Au cours de la discussion qui a suivi les exposés d'experts, un représentant du Centre palestinien des droits de l'homme de Gaza a estimé qu'il serait important de débattre de la manière dont Israël érige en infraction toute vie sociale ou politique, y compris les manifestations pacifiques, dans les territoires palestiniens occupés. Un représentant de Addameer Prisoner Support and Human Rights Association (Jérusalem) a souligné que les détentions de Palestiniens dont il est aujourd'hui question, en particulier pour ce qui est des parlementaires palestiniens, sont fondées sur des critères politiques et constituent une ingérence dans la vie politique palestinienne. Un professeur de droit de l'Université d'Hébron a souhaité savoir le temps que cela peut prendre pour un détenu de se remettre de ce qu'il a vécu. Une représentante de BADIL Resource Center for Palestinian Residency and Refugee Rights a insisté pour qu'Israël mette un terme aux souffrances des prisonniers palestiniens. Un représentant de la Fondation des droits de l'homme (section de Johannesburg) a souhaité savoir s'il ne serait pas possible de disposer d'un registre des détenus et des éventuels cas de torture à leur encontre, afin de disposer d'une liste des auteurs de ces crimes de manière à ce que lorsque l'un d'eux cherche à entrer sur le territoire d'un pays, il puisse être identifié et éventuellement être poursuivi.
Dans leurs réponses, les panélistes ont notamment suggéré que les États pourraient être amenés à exercer leur compétence universelle. Un expert a toutefois ajouté qu'ils ne le font pas pour ce qui est des pratiques israéliennes. Il faut que les crimes commis contre les détenus palestiniens soient jugés en vertu des Conventions de Genève, a déclaré un autre. Le concept de combattant illégal n'existe pas; c'est Israël qui l'a créé, a-t-il ajouté. On sait qu'Israël a recours à la torture, mais il faudrait pouvoir disposer de documents attestant de ces actes, a souligné un panéliste. Un expert a souligné que les traumatismes vécus par les détenus remontent à la surface à diverses périodes de leur vie.

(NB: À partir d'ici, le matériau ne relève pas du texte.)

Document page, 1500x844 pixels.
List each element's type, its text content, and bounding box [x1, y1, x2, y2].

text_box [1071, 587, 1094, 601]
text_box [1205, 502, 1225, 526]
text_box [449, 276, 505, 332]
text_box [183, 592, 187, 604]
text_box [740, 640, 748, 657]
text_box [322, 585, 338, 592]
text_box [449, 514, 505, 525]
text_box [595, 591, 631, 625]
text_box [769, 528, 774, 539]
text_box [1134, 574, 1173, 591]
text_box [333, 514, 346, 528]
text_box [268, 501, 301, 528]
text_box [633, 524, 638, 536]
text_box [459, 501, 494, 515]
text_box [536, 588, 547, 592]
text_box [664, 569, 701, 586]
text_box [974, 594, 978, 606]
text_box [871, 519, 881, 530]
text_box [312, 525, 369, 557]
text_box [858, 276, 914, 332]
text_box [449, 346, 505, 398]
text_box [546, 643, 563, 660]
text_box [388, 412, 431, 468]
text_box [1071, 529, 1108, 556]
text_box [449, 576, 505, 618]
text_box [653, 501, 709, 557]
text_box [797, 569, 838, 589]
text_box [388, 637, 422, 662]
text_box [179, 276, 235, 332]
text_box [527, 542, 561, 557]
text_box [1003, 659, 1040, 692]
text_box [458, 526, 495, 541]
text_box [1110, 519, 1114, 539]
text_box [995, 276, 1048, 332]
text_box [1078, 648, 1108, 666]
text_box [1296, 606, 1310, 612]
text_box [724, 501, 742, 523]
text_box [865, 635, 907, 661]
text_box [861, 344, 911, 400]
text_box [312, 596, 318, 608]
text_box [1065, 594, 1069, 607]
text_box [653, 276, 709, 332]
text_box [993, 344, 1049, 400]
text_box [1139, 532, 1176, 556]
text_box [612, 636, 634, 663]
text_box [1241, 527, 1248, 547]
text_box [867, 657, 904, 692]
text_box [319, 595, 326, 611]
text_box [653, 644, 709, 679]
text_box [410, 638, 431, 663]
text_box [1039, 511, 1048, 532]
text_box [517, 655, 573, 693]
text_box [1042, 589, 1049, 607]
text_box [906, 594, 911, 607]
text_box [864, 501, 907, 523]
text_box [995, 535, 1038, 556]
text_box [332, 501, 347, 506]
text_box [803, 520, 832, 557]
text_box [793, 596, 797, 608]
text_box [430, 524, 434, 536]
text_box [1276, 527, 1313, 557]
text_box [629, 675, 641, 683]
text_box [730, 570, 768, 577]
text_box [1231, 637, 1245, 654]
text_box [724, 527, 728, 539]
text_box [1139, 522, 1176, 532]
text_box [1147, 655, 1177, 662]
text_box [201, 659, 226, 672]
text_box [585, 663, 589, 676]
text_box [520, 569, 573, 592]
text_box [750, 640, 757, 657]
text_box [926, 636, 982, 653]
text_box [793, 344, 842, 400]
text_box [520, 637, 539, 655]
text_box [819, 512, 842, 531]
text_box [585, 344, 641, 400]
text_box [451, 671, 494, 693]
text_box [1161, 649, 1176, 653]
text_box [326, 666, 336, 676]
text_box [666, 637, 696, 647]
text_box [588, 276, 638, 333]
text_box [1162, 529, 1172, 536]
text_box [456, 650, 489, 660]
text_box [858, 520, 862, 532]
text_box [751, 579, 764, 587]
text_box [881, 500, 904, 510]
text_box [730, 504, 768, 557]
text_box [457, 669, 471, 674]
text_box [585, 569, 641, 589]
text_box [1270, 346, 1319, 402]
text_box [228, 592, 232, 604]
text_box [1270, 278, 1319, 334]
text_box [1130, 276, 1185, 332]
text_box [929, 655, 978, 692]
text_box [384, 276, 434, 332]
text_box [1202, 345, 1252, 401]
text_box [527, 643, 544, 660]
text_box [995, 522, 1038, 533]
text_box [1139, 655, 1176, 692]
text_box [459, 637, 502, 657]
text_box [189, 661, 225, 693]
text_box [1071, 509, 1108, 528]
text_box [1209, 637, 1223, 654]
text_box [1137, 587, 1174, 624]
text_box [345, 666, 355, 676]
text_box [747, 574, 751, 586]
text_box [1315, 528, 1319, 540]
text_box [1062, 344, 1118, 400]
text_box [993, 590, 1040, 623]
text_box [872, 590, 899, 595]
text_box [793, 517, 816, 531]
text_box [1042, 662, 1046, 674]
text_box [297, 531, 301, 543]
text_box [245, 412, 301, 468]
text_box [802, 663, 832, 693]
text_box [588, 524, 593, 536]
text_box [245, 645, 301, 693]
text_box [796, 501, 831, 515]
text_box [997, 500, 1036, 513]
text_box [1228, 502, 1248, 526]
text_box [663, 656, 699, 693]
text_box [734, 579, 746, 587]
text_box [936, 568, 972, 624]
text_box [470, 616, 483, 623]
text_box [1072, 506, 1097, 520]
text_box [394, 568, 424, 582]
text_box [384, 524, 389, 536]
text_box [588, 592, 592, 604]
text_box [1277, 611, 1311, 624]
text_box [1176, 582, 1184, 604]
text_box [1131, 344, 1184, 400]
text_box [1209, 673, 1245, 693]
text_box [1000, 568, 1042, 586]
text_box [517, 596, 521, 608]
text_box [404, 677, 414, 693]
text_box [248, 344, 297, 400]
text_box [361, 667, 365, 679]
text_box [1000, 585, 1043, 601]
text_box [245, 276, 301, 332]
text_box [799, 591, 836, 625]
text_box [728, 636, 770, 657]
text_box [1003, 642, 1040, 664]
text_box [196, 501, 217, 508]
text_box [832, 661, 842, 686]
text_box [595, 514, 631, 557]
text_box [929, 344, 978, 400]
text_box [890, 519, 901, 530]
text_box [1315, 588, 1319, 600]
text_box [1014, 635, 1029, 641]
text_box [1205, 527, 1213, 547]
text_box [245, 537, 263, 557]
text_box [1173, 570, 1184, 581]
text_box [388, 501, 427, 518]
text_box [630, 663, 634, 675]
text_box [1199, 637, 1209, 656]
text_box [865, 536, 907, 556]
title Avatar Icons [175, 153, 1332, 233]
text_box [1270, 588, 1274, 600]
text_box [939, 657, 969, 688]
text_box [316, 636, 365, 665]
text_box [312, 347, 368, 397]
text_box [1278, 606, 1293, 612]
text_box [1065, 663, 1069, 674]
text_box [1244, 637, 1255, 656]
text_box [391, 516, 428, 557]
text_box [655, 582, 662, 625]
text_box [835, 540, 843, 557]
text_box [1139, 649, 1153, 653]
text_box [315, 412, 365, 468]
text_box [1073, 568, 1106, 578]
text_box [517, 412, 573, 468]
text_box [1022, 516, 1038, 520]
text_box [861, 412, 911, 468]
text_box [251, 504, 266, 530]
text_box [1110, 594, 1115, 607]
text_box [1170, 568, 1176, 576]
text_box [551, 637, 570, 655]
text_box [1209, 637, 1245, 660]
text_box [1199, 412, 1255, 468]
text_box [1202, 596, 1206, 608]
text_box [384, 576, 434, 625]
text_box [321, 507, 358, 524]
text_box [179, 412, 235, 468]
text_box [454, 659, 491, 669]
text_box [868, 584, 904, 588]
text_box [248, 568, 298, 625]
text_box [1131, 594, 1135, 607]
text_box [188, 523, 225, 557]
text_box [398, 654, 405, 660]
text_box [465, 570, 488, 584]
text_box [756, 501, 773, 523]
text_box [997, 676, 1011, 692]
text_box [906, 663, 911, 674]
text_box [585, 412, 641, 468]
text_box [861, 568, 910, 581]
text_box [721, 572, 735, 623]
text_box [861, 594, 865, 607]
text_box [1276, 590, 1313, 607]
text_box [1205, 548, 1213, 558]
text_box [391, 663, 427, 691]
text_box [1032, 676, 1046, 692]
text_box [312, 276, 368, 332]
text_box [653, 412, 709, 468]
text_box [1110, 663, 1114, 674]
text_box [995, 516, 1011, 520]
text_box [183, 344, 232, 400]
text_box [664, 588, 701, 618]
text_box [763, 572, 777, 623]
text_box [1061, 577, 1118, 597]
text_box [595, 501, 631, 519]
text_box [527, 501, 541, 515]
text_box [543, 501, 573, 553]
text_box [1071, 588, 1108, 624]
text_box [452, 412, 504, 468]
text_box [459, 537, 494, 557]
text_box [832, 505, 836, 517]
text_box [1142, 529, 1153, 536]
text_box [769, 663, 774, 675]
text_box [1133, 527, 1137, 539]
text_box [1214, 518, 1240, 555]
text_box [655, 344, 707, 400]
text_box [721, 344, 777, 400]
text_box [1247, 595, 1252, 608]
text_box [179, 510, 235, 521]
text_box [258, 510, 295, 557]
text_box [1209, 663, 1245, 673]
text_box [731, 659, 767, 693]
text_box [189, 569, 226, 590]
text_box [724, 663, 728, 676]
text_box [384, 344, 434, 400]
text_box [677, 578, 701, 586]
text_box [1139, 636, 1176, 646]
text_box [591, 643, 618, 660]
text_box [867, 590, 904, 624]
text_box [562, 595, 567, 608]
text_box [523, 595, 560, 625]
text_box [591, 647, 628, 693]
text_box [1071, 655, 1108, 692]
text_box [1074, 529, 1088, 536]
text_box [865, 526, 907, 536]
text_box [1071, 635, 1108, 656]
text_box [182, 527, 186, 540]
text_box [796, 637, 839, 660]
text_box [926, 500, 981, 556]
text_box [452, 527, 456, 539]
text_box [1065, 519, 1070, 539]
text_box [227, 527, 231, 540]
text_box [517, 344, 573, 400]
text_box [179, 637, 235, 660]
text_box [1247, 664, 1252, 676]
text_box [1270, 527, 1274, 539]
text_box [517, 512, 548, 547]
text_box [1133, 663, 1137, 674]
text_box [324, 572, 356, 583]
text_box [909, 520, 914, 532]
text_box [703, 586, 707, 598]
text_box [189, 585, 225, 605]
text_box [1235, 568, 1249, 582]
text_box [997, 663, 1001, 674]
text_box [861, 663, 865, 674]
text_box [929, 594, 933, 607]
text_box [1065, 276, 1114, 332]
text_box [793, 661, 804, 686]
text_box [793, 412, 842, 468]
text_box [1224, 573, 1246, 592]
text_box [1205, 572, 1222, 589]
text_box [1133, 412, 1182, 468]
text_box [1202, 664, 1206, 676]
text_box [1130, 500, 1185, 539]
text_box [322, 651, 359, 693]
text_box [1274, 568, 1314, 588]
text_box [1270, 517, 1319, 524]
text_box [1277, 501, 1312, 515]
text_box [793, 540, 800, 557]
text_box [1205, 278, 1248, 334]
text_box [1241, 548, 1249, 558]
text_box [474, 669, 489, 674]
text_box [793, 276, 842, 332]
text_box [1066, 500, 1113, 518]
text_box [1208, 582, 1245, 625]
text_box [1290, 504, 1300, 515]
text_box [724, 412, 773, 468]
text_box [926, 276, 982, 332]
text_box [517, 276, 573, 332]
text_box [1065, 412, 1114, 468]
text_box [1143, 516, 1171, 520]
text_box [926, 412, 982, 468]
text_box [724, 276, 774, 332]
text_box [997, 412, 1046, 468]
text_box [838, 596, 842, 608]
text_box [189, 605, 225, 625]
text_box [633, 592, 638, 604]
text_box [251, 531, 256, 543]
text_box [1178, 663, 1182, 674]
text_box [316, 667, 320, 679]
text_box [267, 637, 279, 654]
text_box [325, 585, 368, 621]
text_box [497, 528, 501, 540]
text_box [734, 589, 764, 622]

En conclusion, les panélistes ont rappelé la responsabilité commune de tous les membres de la communauté internationale face à la situation que vivent les familles palestiniennes dont les membres, y compris des enfants, sont détenus par les autorités israéliennes. Il faut imputer la responsabilité de tous ces maux à l'occupation israélienne, ont-ils souligné, l'un d'entre eux admettant que les auteurs de ces crimes ne devraient pas être autorisés à pénétrer sur le territoire d'un pays tiers.